• Exercise goal:
Could each entry below be written out exactly, with every picture dropped?

• Supplied material:
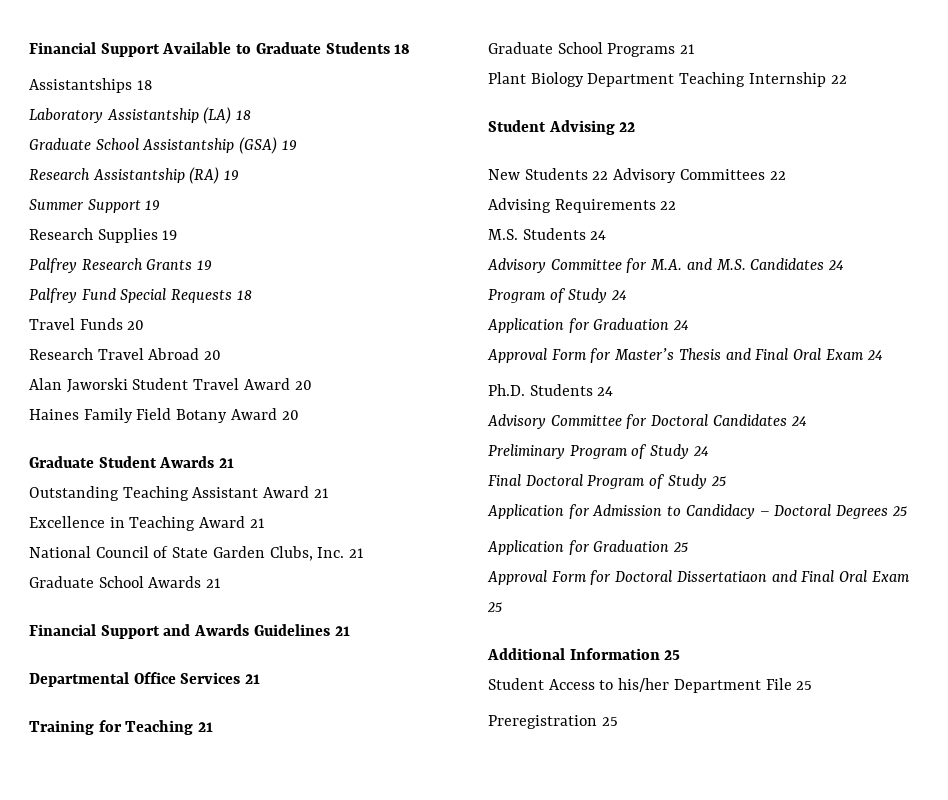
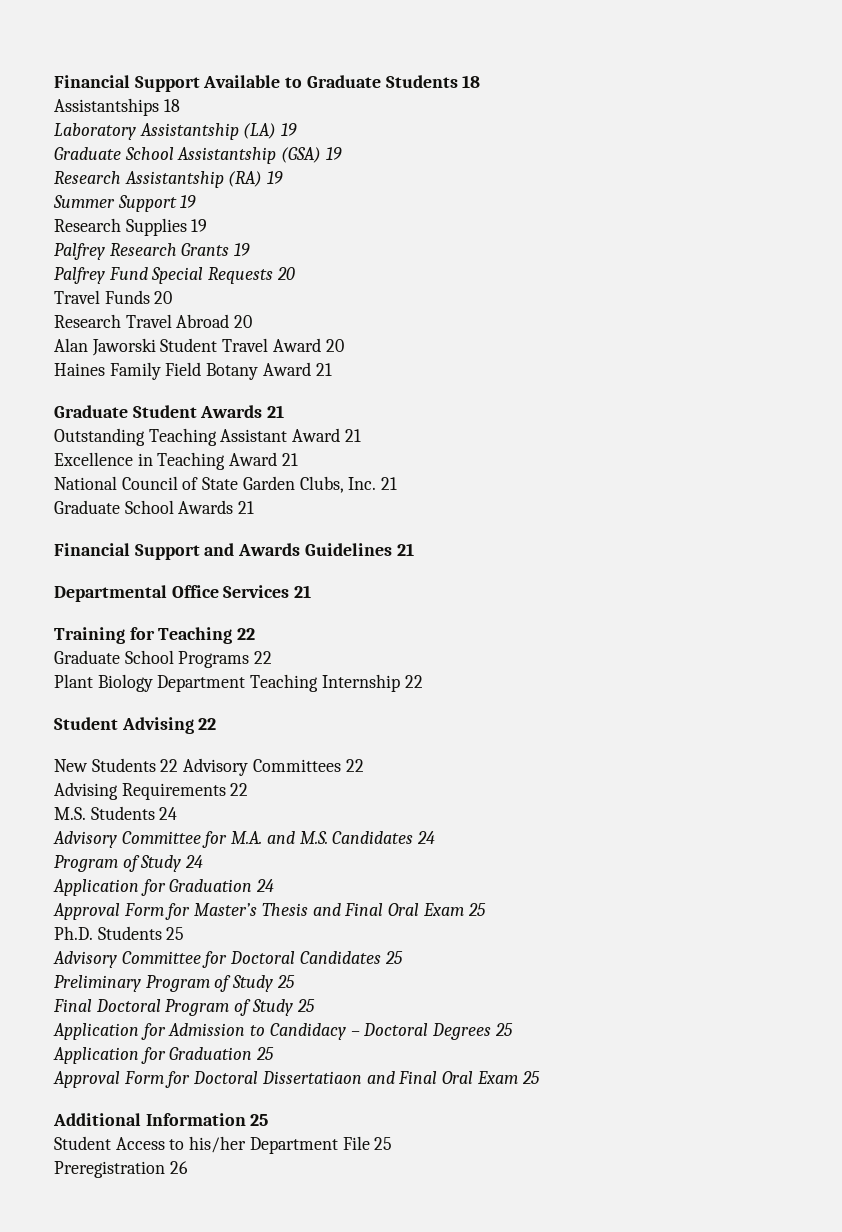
[236,110,252,120] 18 -> [281,123,298,136] 19
[236,290,252,300] 18 -> [276,267,295,280] 20
[281,410,299,420] 20 -> [315,363,332,376] 21
[198,722,214,732] 21 -> [237,628,256,640] 22
[680,44,696,54] 21 -> [254,651,273,664] 22
[866,350,883,361] 24 -> [467,903,486,916] 25
[597,386,614,396] 24 -> [166,927,185,940] 25
[790,416,807,427] 24 -> [384,951,403,964] 25
[692,446,709,457] 24 -> [276,975,295,988] 25
[601,717,618,726] 25 -> [169,1161,188,1174] 26

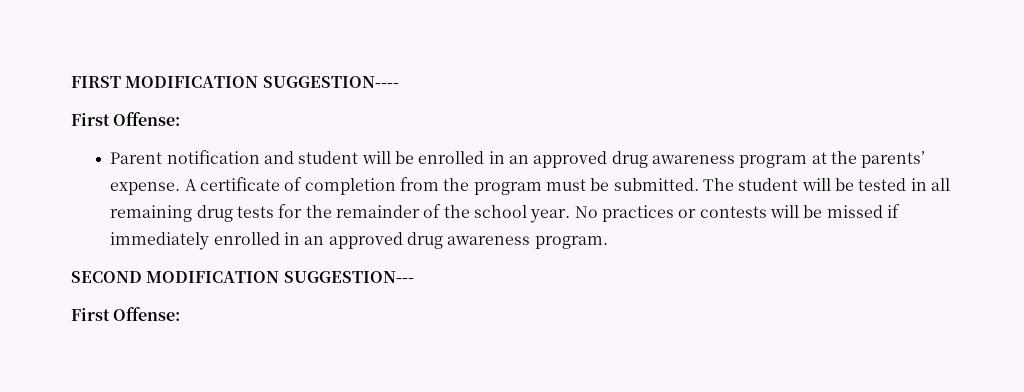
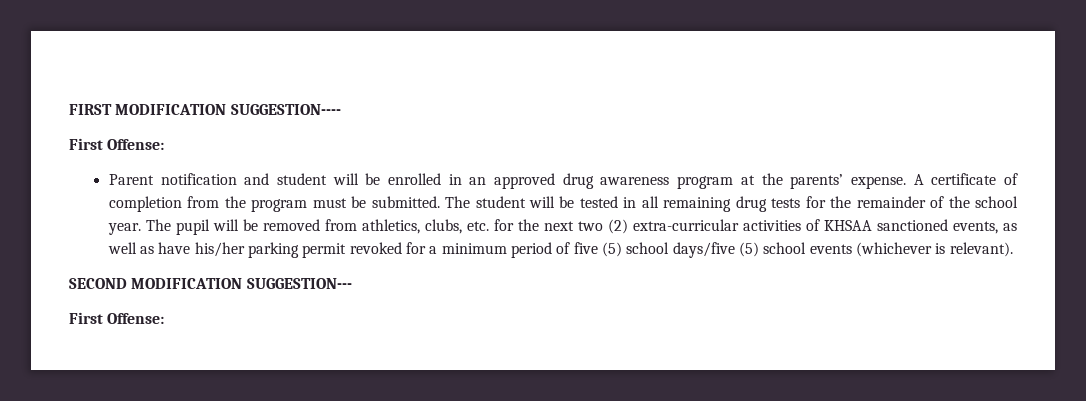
[574,204,900,222] [110,232,608,250] No practices or contests will be missed if immediately enrolled in an approved drug awareness program. -> [145,219,1017,235] [107,242,1013,258] The pupil will be removed from athletics, clubs, etc. for the next two (2) extra-curricular activities of KHSAA sanctioned events, as well as have his/her parking permit revoked for a minimum period of five (5) school days/five (5) school events (whichever is relevant).

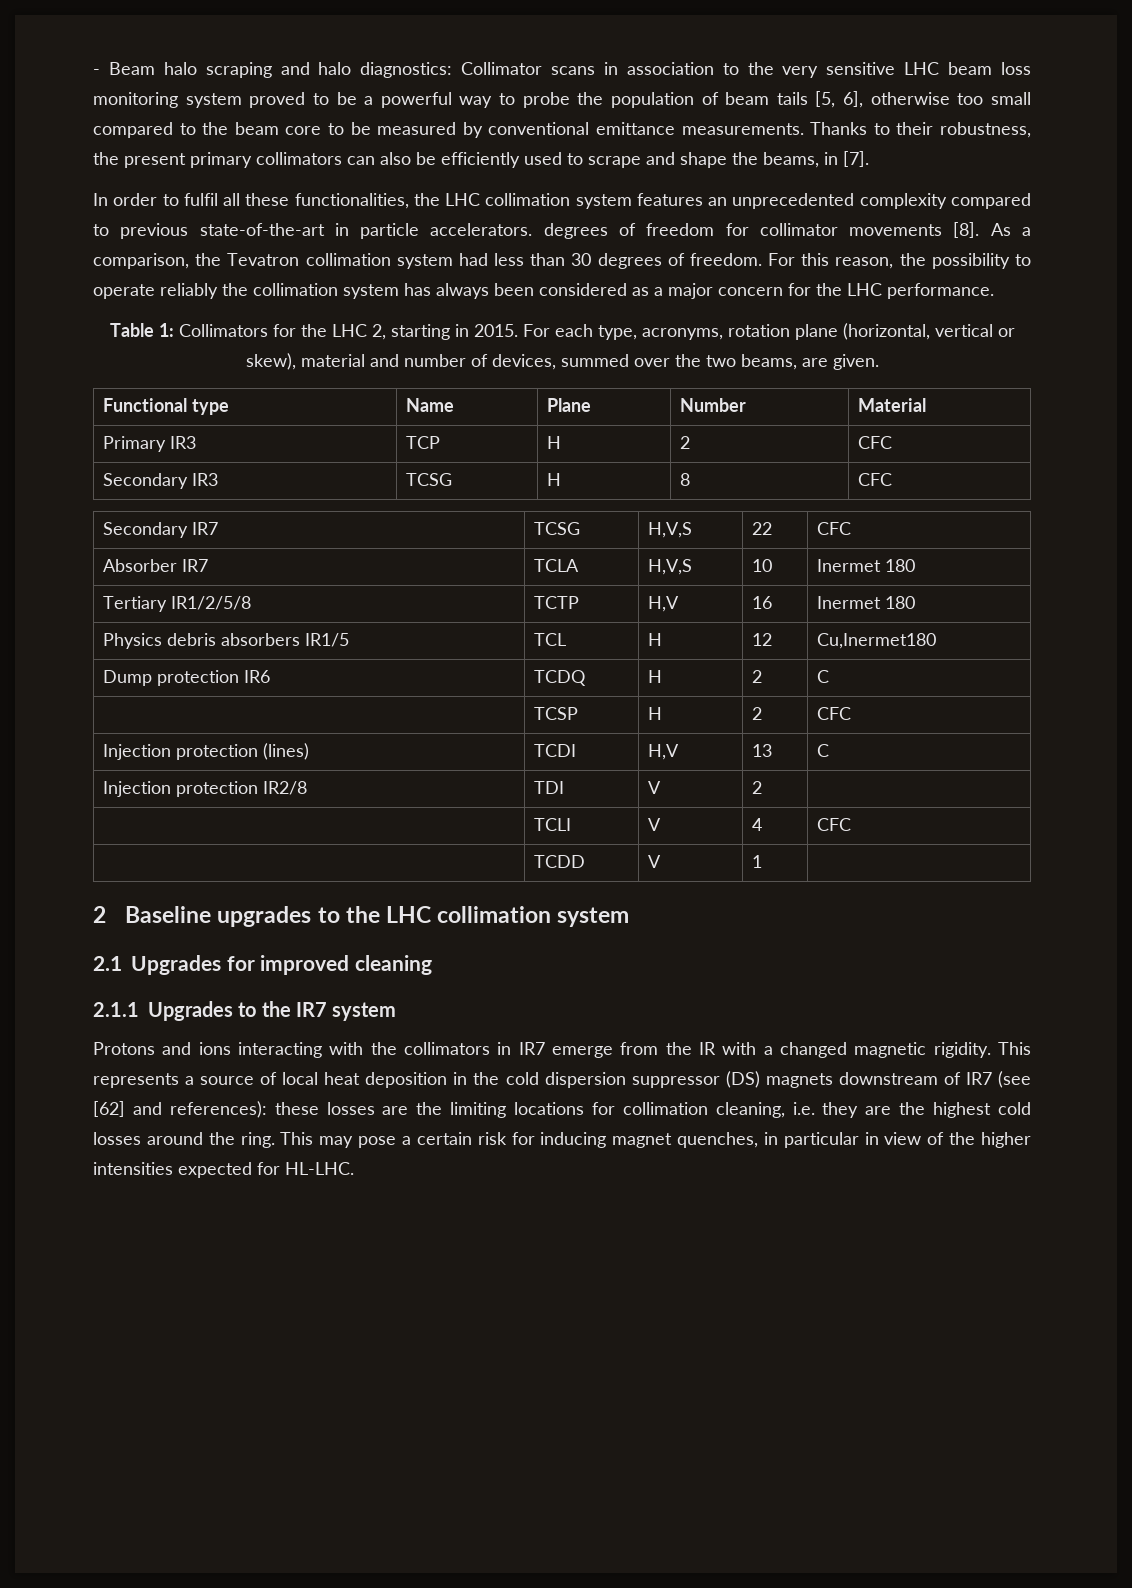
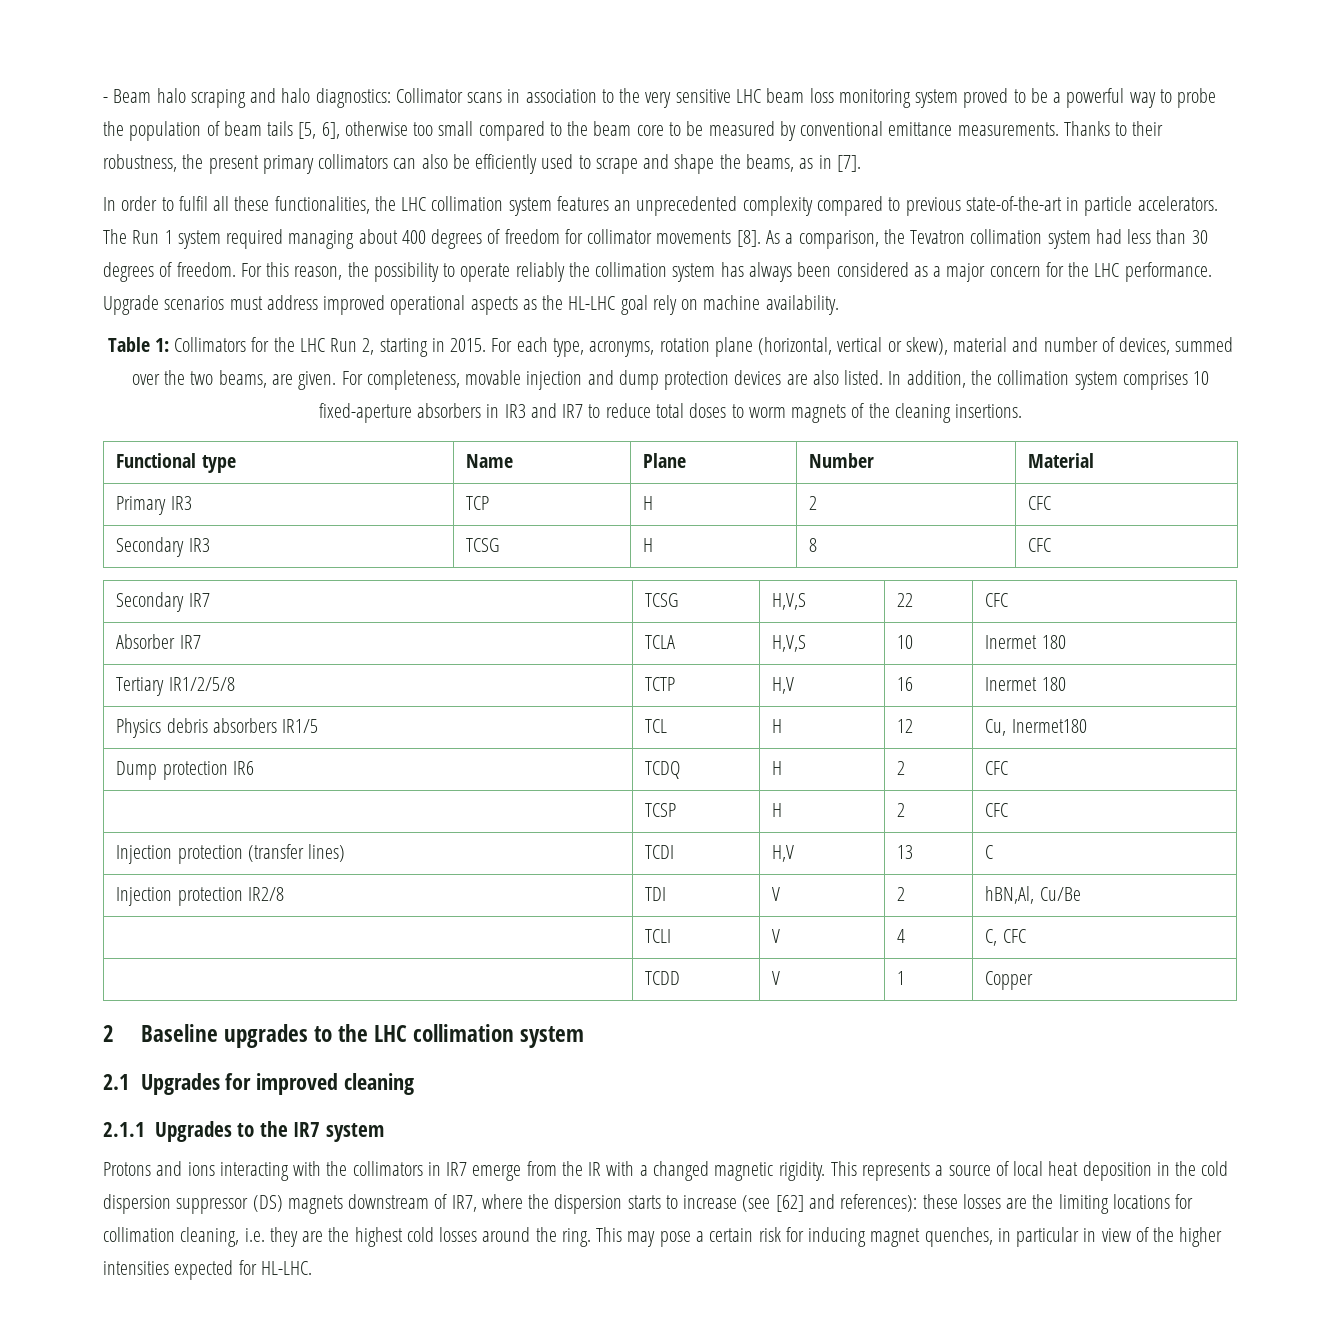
(819, 160) none -> [799,158,814,169] as
(533, 229) none -> [103,229,426,249] The Run 1 system required managing about 400
(994, 291) none -> [103,295,839,315] Upgrade scenarios must address improved operational aspects as the HL-LHC goal rely on machine availability.
(367, 330) none -> [330,338,358,352] Run
(879, 362) none -> [341,370,1210,390] [318,403,1023,423] For completeness, movable injection and dump protection devices are also listed. In addition, the collimation system comprises 10 fixed-aperture absorbers in IR3 and IR7 to reduce total doses to worm magnets of the cleaning insertions.
[816,633,936,649] Cu,Inermet180 -> [985,719,1087,736] Cu, Inermet180
[816,670,829,683] C -> [985,761,1009,775] CFC
[262,743,309,760] (lines) -> [247,844,346,862] (transfer lines)
(762, 787) none -> [985,886,1081,904] hBN,Al, Cu/Be
(762, 824) none -> [985,929,998,946] C,
(762, 861) none -> [985,971,1034,990] Copper
[965,1072,992,1085] IR7 -> [451,1194,738,1214] IR7, where the dispersion starts to increase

• Answer space:
[236,110,252,120] 18 -> [281,123,298,136] 19
[236,290,252,300] 18 -> [276,267,295,280] 20
[281,410,299,420] 20 -> [315,363,332,376] 21
[198,722,214,732] 21 -> [237,628,256,640] 22
[680,44,696,54] 21 -> [254,651,273,664] 22
[866,350,883,361] 24 -> [467,903,486,916] 25
[597,386,614,396] 24 -> [166,927,185,940] 25
[790,416,807,427] 24 -> [384,951,403,964] 25
[692,446,709,457] 24 -> [276,975,295,988] 25
[601,717,618,726] 25 -> [169,1161,188,1174] 26

[574,204,900,222] [110,232,608,250] No practices or contests will be missed if immediately enrolled in an approved drug awareness program. -> [145,219,1017,235] [107,242,1013,258] The pupil will be removed from athletics, clubs, etc. for the next two (2) extra-curricular activities of KHSAA sanctioned events, as well as have his/her parking permit revoked for a minimum period of five (5) school days/five (5) school events (whichever is relevant).

(819, 160) none -> [799,158,814,169] as
(533, 229) none -> [103,229,426,249] The Run 1 system required managing about 400
(994, 291) none -> [103,295,839,315] Upgrade scenarios must address improved operational aspects as the HL-LHC goal rely on machine availability.
(367, 330) none -> [330,338,358,352] Run
(879, 362) none -> [341,370,1210,390] [318,403,1023,423] For completeness, movable injection and dump protection devices are also listed. In addition, the collimation system comprises 10 fixed-aperture absorbers in IR3 and IR7 to reduce total doses to worm magnets of the cleaning insertions.
[816,633,936,649] Cu,Inermet180 -> [985,719,1087,736] Cu, Inermet180
[816,670,829,683] C -> [985,761,1009,775] CFC
[262,743,309,760] (lines) -> [247,844,346,862] (transfer lines)
(762, 787) none -> [985,886,1081,904] hBN,Al, Cu/Be
(762, 824) none -> [985,929,998,946] C,
(762, 861) none -> [985,971,1034,990] Copper
[965,1072,992,1085] IR7 -> [451,1194,738,1214] IR7, where the dispersion starts to increase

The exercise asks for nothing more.